Llorando desconsolado sobre el césped de Lisboa después de perder la final contra el Bayern de Múnich, el líder del PSG mascullaba hacia sus adentros sus ocasiones de gol falladas frente a Manuel Neuer. Tragando dolor y mascando el amargo sabor de la derrota. Mientras, los múltiples detractores del brasileño aprovechaban para cargar contra su actuación y lanzar una artillería de juicios sumarísimos e improperios. Poco importaba que su equipo no le hubiese facilitado las cosas, su entrenador no hallase la manera de nutrirle de balones entre líneas o que su mejor socio en ataque, Kylian Mbappé, se marcara un partido fantasmagórico. La culpa era de Neymar. Como siempre.

Durante estos años, la mala suerte, la sangría de patadas y las lesiones que ha cosechado Neymar nos ha hecho perdernos el máximo potencial de un futbolista histórico. Así, ha jugado parcialmente o tocado el Mundial 2014 de Brasil, el Mundial 2018 de Rusia, la Copa de Europa 2018, la Copa de Europa 2019 y Copa América 2019. El PSG nunca había alcanzado la final de la Champions League en ocho temporadas desde que el jeque realizara su aportación millonaria. Hasta que llegó Neymar y lo consiguiera la primera vez que estuvo sano. No es casualidad ni una moneda de cara a consecuencia del nuevo formato. Es el resultado de tener a uno de los tres mejores jugadores del mundo y al más desequilibrante en tu equipo.
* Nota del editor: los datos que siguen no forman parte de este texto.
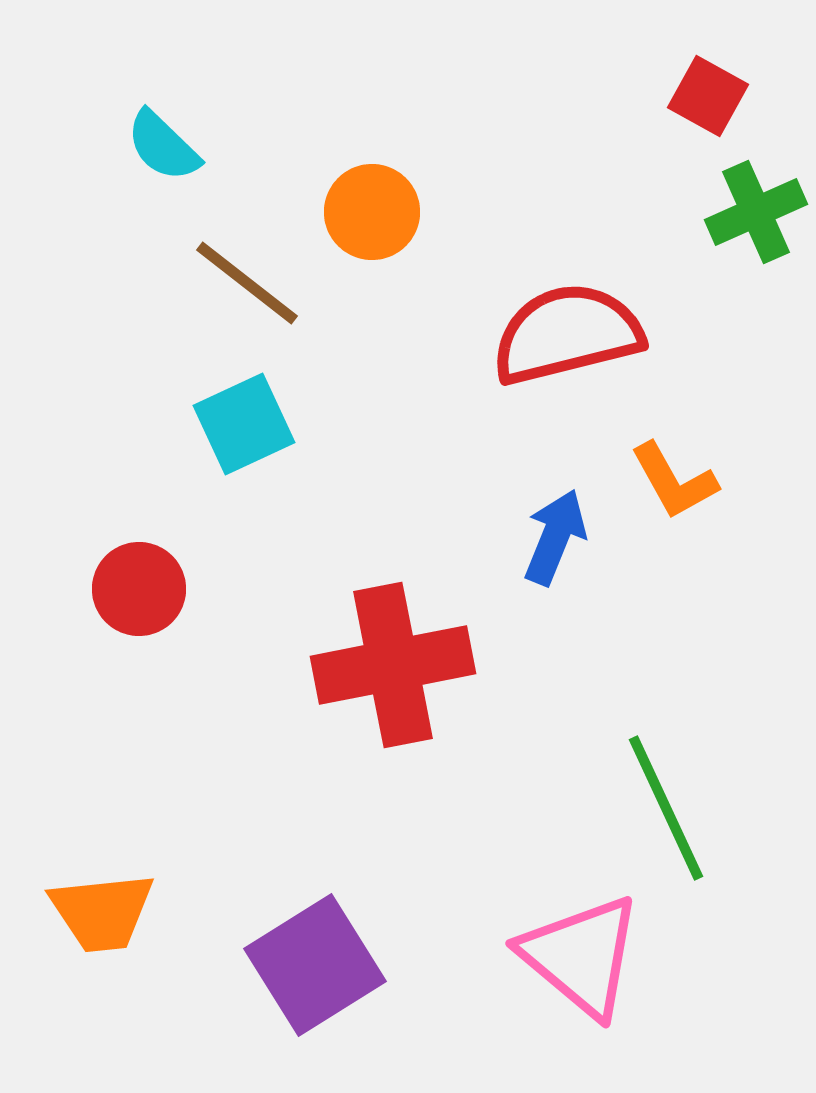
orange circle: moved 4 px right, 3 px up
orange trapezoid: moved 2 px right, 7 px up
El brasileño no estuvo atinado en la definición ni ante el Bayern de Múnich ni en esta fase final, pero eso no debería tapar el volumen de ocasiones y el arsenal de fútbol que ha gestado para su equipo. Tampoco la demostración de liderazgo frente a un Kylian Mbappé que se encuentra muy cómodo a la sombra del ‘10’. Al brasileño no le ha matado (solo) el poco acierto en área rival en esta final, sino la soledad en el ataque parisino y la falta de cintura de su entrenador para dibujarle el mejor ecosistema posible donde mostrar su torrente de fútbol.

En los próximos días tendremos que leer críticas voraces contra Neymar. “Fue ridículo, no apareció en toda la fase final”, “de nuevo no marcó la diferencia” y la más nostálgica “jamás se tuvo que ir del Barça”. Y es que, a sus 28 años, Neymar ya no solo se enfrenta contra los rivales, las expectativas, la historia y el tiempo; también lo hace contra una opinión pública que vuelca sus frustraciones en su alegría y que solo es feliz cuando el genio brasileño derrama sus lágrimas sobre el césped. Es momento de que sus críticos aprovechen y se regocijen en la derrota, porque Neymar no tardará en volver a levantarse y acercar a su equipo hacia la victoria. Como siempre ha hecho.